ASSIGNED TASK 1. Write out, word for word, the part of the passage about prosecuting Putin between "Putin withdrew from" and "future regime change.", inclusive.
ASSIGNED TASK 2. In the passage about prosecuting Putin, at which university is Nina HB Jørgensen a professor of international law?

However, the ICC cannot prosecute a case unless the United Nations Security Council refers to it, or if the aggressing country accepts its jurisdiction over the crimes.

Putin withdrew from the Rome Statute in 2016 after his annexation of Crimea was labelled an “ongoing occupation”.

Russia does not accept the jurisdiction of the ICC either, further decreasing the likelihood of Putin being seen in court.

However, Nina HB Jørgensen, a barrister and professor of international law at the University of Southampton, said there is another option.

However, Nina HB Jørgensen, a barrister and professor of international law at the University of Southampton, said there is another option.

She told Al Jazeera last week: “Experience shows that a trial would be unlikely while Putin remains in power, but the likelihood increases in the event of a future regime change.

“There are several examples of justice catching up with alleged war criminals, some of whom have been indicted while sitting presidents.”

Among those to have had justice catch up with them are Chilean dictator Augusto Pinochet, former Yugoslavian leader Slobodan Milošević and former Liberian leader Charles Taylor.

Ms Jørgensen added: “Putin and other senior leaders could potentially be linked to the conduct on the ground through evidence demonstrating that they gave orders or failed to prevent war crimes when in a superior position with effective control of their forces.”

The ICC investigation will either result in the issuing of arrest warrants or a decision not to prosecute due to a lack of evidence, but either outcome is not expected to come any time soon.

Even with an arrest warrant, it is unlikely Putin would appear before The Hague as he may not leave Russia for the foreseeable future, and a change in Russian governance may not happen for some time yet.

Yvonne McDermott Rees, professor of Swansea University’s School of Law, told Al Jazeera that if sufficient evidence could be gathered and Putin could be brought before the court, a guilty verdict could be accompanied by a prison sentence of several decades.

(Records taken from a dataset)
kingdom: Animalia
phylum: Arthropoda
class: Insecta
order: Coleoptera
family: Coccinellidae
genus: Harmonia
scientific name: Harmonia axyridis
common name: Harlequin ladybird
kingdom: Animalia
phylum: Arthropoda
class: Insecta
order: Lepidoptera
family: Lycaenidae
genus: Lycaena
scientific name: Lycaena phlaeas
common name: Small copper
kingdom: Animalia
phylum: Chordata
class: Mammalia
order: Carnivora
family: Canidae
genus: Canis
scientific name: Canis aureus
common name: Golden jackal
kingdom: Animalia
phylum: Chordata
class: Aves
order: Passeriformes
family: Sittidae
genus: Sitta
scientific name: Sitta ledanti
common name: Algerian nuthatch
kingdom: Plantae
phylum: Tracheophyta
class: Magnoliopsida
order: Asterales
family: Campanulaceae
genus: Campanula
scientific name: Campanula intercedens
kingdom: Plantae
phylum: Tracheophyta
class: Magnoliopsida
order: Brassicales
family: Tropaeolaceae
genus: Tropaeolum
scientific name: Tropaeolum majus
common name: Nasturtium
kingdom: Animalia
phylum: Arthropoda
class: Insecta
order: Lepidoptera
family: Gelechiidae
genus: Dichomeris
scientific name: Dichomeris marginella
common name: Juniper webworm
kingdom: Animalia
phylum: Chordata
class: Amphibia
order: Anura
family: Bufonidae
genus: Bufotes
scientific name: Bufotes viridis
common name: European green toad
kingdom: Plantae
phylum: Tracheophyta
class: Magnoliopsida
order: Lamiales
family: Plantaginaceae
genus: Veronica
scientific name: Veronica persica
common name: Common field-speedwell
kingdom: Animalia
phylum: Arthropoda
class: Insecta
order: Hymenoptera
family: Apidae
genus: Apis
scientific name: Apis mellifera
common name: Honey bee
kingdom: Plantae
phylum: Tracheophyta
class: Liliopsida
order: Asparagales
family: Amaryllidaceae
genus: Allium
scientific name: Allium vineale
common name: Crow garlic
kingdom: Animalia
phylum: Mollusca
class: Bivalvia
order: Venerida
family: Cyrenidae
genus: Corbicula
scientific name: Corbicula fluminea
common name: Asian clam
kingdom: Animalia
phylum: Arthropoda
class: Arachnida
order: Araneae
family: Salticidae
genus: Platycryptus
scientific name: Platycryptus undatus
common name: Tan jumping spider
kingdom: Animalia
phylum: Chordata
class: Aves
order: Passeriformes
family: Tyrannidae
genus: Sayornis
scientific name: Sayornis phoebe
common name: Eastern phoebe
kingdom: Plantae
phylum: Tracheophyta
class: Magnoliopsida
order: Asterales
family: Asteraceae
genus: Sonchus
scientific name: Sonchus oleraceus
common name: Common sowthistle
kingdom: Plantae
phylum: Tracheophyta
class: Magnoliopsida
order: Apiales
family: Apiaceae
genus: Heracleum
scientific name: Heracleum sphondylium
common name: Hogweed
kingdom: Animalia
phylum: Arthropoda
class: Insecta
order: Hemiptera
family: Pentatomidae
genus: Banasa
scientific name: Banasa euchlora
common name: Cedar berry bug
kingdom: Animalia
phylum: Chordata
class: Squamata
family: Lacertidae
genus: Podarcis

RESPONSE BOX 1.
Putin withdrew from the Rome Statute in 2016 after his annexation of Crimea was labelled an “ongoing occupation”.

Russia does not accept the jurisdiction of the ICC either, further decreasing the likelihood of Putin being seen in court.

However, Nina HB Jørgensen, a barrister and professor of international law at the University of Southampton, said there is another option.

However, Nina HB Jørgensen, a barrister and professor of international law at the University of Southampton, said there is another option.

She told Al Jazeera last week: “Experience shows that a trial would be unlikely while Putin remains in power, but the likelihood increases in the event of a future regime change.

RESPONSE BOX 2. The University of Southampton.